No texto sobre o convento, copia tudo desde "Sucede que a" até "não era imperativo." e substitui "escritura" por "escritura pública".

Texto para ler:
————
Em contrapartida, a paróquia desocuparia as áreas do convento ocupadas pelos escuteiros, pelas salas da catequese e pelas casas mortuárias. O imóvel, que está classificado como monumento de interesse público, encontrava-se parcialmente arruinado e foi expropriado pela EPUL a um particular em 1983.

Nos termos do contrato-promessa, a paróquia tinha cinco anos para concluir os trabalhos e ter a igreja e os seus serviços sociais a funcionar, sob pena de extinção do direito de superfície. A menos que a EPUL autorizasse a prorrogação daquele prazo.

“Direito extinguiu-se”
Sucede que a escritura nunca foi feita e, portanto, a promessa nunca se concretizou, nem as obras foram iniciadas. Quanto ao resto, a paróquia desocupou o velho convento e a EPUL fez as obras prometidas.

Já em Março de 2012, a Paróquia de Telheiras, entretanto criada, escreve à EPUL e ao presidente da câmara, António Costa, pedindo a marcação da escritura. Segundo o contrato-promessa, ela deveria ter sido feita nos dois anos seguintes, até Setembro de 2005, mas esse prazo, ao contrário do da realização das obras, não era imperativo.
————
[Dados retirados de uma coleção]
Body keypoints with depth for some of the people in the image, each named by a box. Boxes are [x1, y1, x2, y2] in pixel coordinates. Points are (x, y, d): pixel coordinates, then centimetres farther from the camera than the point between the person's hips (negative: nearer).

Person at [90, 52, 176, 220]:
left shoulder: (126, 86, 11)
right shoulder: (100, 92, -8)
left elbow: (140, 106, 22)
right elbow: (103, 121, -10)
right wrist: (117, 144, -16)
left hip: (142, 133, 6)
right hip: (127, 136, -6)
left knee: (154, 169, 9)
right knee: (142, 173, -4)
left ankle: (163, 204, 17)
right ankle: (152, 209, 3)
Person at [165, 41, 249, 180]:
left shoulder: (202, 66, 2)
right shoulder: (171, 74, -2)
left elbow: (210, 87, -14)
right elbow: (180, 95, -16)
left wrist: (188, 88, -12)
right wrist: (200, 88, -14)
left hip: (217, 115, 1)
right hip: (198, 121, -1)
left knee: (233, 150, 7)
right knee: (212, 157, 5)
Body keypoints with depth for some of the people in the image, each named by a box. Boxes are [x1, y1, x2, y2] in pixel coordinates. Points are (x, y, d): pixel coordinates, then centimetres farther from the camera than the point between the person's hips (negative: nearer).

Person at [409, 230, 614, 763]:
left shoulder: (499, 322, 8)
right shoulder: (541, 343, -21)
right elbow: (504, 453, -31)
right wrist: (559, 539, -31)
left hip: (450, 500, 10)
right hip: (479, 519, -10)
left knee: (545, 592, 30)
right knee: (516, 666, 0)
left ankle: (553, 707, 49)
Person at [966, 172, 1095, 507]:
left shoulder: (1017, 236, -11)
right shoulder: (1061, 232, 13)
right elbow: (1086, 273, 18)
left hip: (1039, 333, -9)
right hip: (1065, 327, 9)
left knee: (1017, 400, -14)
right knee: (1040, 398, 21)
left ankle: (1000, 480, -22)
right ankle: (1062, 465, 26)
————
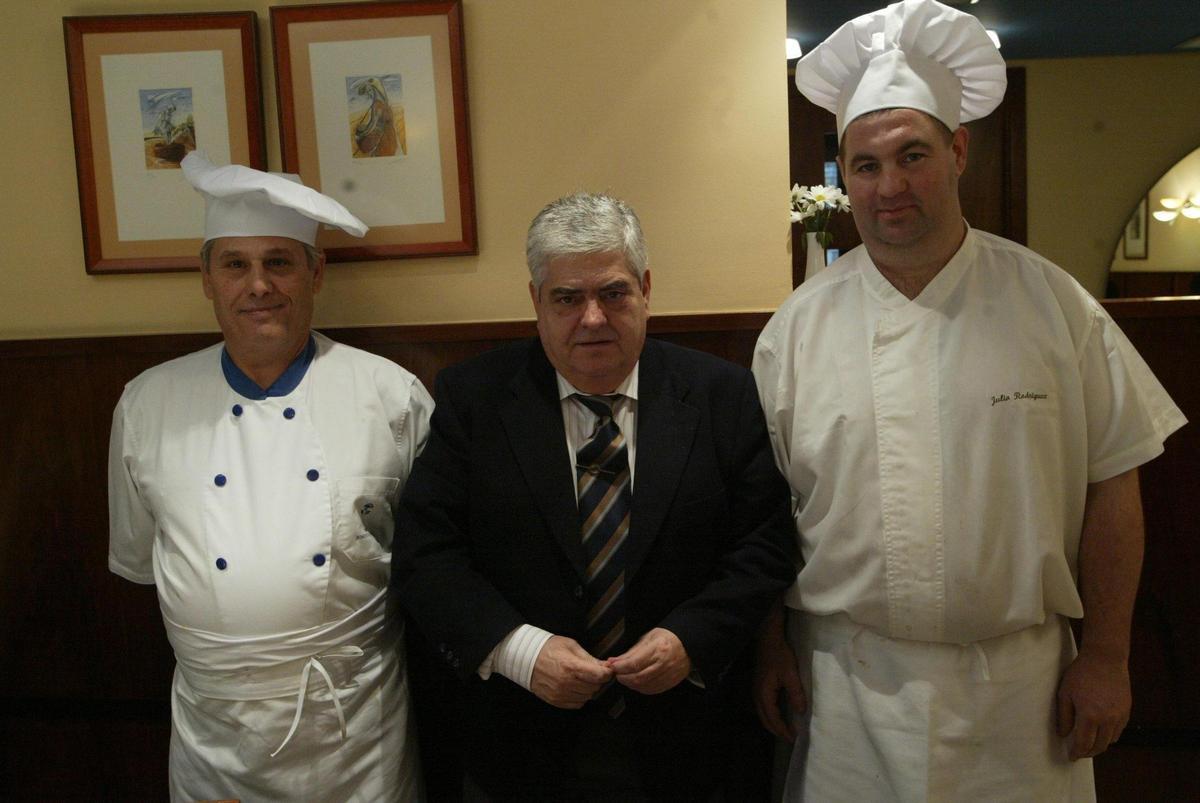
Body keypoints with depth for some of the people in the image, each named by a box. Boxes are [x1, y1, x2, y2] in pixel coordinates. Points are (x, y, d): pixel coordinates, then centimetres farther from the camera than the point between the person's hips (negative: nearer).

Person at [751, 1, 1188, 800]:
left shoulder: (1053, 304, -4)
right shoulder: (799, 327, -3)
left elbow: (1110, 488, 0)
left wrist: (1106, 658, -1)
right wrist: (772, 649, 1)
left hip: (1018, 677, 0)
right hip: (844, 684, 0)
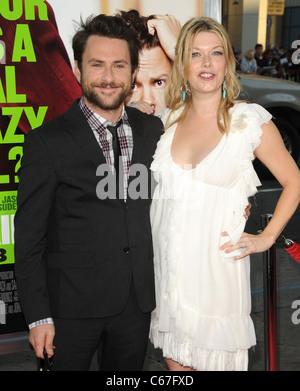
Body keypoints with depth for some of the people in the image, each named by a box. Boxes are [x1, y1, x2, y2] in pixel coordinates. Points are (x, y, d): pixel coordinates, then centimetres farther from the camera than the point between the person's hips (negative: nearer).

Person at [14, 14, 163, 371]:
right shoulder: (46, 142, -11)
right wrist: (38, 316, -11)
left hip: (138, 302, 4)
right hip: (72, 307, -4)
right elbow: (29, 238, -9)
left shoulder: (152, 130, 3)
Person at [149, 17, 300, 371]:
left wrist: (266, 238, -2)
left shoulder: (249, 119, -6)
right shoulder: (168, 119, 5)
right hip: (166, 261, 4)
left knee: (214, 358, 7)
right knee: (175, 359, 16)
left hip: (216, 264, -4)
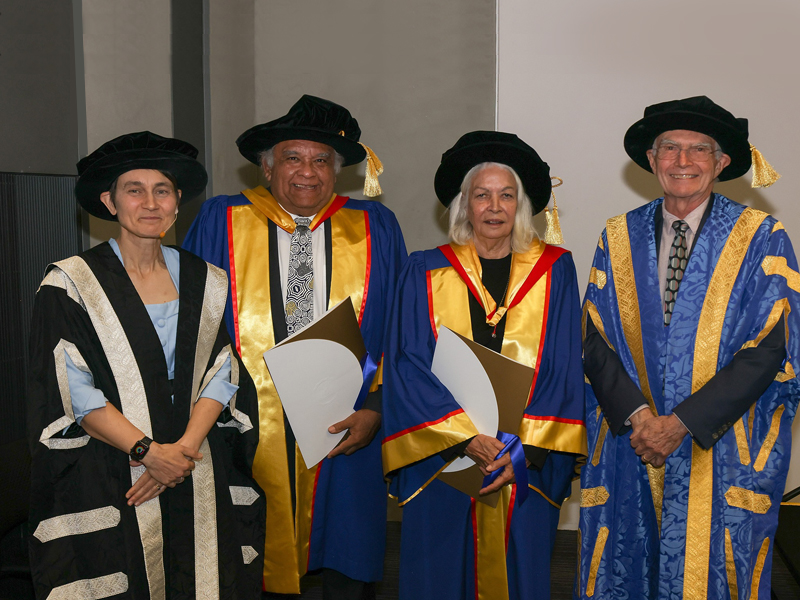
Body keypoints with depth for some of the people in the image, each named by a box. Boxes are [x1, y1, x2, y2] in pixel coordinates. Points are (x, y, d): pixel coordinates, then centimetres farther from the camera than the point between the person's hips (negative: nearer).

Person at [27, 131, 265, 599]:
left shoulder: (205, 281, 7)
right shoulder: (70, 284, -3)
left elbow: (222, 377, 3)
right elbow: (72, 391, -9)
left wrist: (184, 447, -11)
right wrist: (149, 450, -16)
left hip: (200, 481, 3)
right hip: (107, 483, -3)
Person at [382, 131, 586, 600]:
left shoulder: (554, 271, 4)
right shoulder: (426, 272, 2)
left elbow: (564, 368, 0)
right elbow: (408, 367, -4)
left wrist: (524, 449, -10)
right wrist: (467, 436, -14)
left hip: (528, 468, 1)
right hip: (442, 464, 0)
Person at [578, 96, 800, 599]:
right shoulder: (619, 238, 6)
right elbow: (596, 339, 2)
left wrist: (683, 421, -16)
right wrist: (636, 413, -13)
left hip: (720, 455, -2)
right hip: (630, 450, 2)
————
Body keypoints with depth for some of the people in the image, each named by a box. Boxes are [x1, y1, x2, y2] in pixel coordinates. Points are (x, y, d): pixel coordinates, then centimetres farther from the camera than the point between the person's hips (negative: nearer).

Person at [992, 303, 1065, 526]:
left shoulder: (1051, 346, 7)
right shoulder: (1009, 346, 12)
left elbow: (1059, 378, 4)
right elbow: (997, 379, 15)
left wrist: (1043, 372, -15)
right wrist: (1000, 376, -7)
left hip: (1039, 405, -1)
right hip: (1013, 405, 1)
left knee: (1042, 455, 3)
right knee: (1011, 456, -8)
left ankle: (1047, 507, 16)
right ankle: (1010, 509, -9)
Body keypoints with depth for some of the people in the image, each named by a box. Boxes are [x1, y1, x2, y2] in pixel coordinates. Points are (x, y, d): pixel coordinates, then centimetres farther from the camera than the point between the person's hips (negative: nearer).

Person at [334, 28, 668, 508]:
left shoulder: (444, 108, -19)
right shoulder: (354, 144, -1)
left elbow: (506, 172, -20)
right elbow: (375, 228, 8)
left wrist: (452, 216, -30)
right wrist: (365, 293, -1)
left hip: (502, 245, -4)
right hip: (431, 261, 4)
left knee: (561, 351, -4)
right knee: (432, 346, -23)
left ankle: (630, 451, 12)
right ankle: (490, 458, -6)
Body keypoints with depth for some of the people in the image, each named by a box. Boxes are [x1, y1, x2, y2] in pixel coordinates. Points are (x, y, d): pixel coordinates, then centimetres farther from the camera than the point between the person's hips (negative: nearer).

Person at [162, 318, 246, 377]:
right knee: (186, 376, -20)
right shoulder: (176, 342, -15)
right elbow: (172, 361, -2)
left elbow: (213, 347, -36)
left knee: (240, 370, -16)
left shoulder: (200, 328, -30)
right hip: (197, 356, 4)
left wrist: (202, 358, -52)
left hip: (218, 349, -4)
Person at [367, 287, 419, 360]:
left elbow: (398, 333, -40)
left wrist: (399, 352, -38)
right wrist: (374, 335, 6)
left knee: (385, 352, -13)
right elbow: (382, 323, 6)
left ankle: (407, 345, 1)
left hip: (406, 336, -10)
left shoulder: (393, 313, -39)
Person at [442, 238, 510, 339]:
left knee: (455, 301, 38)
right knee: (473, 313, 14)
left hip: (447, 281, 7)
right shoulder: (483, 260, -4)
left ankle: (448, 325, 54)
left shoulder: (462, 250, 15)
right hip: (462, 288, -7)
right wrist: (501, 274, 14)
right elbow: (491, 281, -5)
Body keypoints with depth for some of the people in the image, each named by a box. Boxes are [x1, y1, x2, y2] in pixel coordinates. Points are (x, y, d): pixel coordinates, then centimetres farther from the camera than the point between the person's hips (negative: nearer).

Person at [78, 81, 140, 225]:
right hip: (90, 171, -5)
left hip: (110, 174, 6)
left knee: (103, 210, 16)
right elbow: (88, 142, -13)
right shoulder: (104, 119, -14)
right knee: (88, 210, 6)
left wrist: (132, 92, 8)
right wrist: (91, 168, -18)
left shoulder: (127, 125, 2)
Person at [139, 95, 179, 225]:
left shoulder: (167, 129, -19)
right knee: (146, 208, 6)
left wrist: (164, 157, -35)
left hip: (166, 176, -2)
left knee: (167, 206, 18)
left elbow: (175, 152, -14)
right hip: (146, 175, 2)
————
Resposta:
Sucede que a escritura pública nunca foi feita e, portanto, a promessa nunca se concretizou, nem as obras foram iniciadas. Quanto ao resto, a paróquia desocupou o velho convento e a EPUL fez as obras prometidas.

Já em Março de 2012, a Paróquia de Telheiras, entretanto criada, escreve à EPUL e ao presidente da câmara, António Costa, pedindo a marcação da escritura pública. Segundo o contrato-promessa, ela deveria ter sido feita nos dois anos seguintes, até Setembro de 2005, mas esse prazo, ao contrário do da realização das obras, não era imperativo.